To blow, or not to blow!

That is the question that one of the blowers in the base of KATIA, our 1967 PDP10-KA was apparently asking itself a couple of weeks ago.

KATIA had been running happily for a couple of months, and when I came in one day, she wasn’t. I tried rebooting her a couple of times, without any luck. With my usual collection of tasty puzzle morsels on my plate, it took me a few days to get around to poor KATIA. It was Friday when I started running diagnostics, and they all passed till it got down to one of the last ones: DAKCB.

DAKCB would fail while trying to test the FDVL instruction: Double precision Floating Point Divide. This was at the end of the day, so since I was scheduled to work half a day Saturday, I could work on it then. That might incite interesting conversations with the Museum Visitors.

After going to my 6:30AM Saturday morning WW meeting, Studying for a test for a while, then taking the test for the highest class Amateur Radio Operator license, and passing, I managed to stagger into work a little after 1PM.

I was assisted by Leda, our Post-Grad Ethnography student, who is trying to figure out why Grown Adults would want to spend their time playing with these ancient computers.

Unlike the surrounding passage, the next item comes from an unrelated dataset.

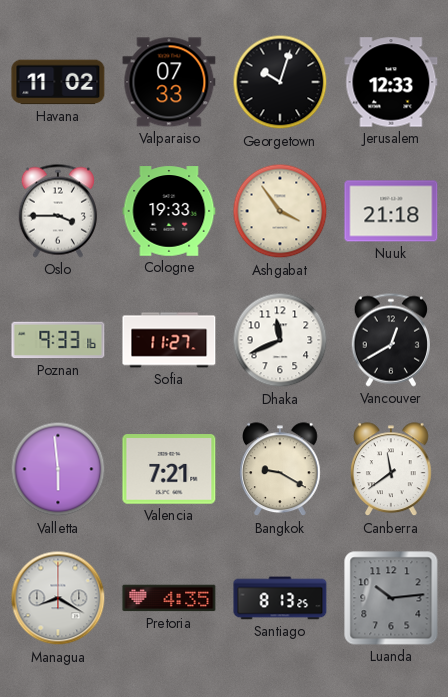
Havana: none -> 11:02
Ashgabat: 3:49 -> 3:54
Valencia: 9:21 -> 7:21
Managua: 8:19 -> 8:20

While looking at the machine when it failed DAKCB, we had noticed a couple of things: it had stopped, as in the PC wasn’t changing, but the RUN light was still on! This is a symptom of losing a pulse! In Asynchronous machines like the KA and KI, there is no clock that times the instructions. When you poke the start button, a single pulse is launched into a bunch of logic and delay lines. The little pulses and logic fetch the instruction, examine it to figure out what instruction it is, and wiggle all the logic at the correct time to do whatever that instruction is supposed to do. When it is done doing one instruction, and the RUN light is still on, it will take the pulse coming out of the end of the logic, and put it back in the front, starting the next instruction.

In my Zeal and Enthusiasm, I conned Leda into running the oscilloscope probe for me as we tried to follow this tiny pulse all the way through the logic till it disappeared. Normal trouble shooting practice would be to see the pulse at the beginning, look at the end and not see it, then look somewhere in the middle. We call this a binary search, and it is the fastest way to do this.

Unfortunately I am not sure where the end is, and I certainly don’t know where the middle of this process would be, so we started at the beginning and followed each step till we got to a pulse amplifier at 1F19: we could see the pulse go in, but it didn’t come out! We can just change the module, right?

I did that, and then noticed that the module I had taken out was REALLY warm in my hand, not so hot it burned me, but it shouldn’t have been that hot. Why? Being as how this is an updraft machine, I put my hand above the card cage, and it was nice and toasty warm up there. Where is all the air like is coming out of Bay 2’s cage, keeping all those cards cool? Going back around to the front of the machine, I notice that the blower in the bottom of Bay 1 was not turning, and shut the machine off. Now we know why it quit working!

This is not going to be pretty! Leda and I went down to the basement, and stole a blower from one of the other KA’s we have down there, and installed it. Of course the freight elevator had gotten its tail tied in a knot on Friday and was on strike for better working conditions, so I carried the 30lb awkward thing up the stairs, and managed to get it installed around 5:30PM. We turned on the machine, and luckily this blower was not having an existential crisis, and so it was blowing precious cooling air all through the cards in Bay 1: Yay!

Since we figured that it was probably bad bearings, David took the blower apart to change the bearings, and here is a picture of it sitting on a 2 foot by 3 foot cart:

KATIAs blower, disassembled.

Looking at the stator of the motor a little closer:

Blower stator.

Those wires should not be black! I’m afraid this motor is toast!

I have so far spent about a week trying to get basic instructions to work on KATIA, without a lot of success. What I know so far, is that if I try to run out of fast memory, the ACs that live inside the processor, it REALLY doesn’t work. At a guess, I suspect that the logic receives all zeros for the second instruction. If I disable fast memory, or run in main memory, things work better, but some very simple things don’t work. It will add a constant to an accumulator, but it won’t load a constant into an accumulator. This reduces its usefulness as a computer a little. It is still pretty good as a room heater.

I will try to blog more frequently so you can follow along as we discover what else is wrong with KATIA.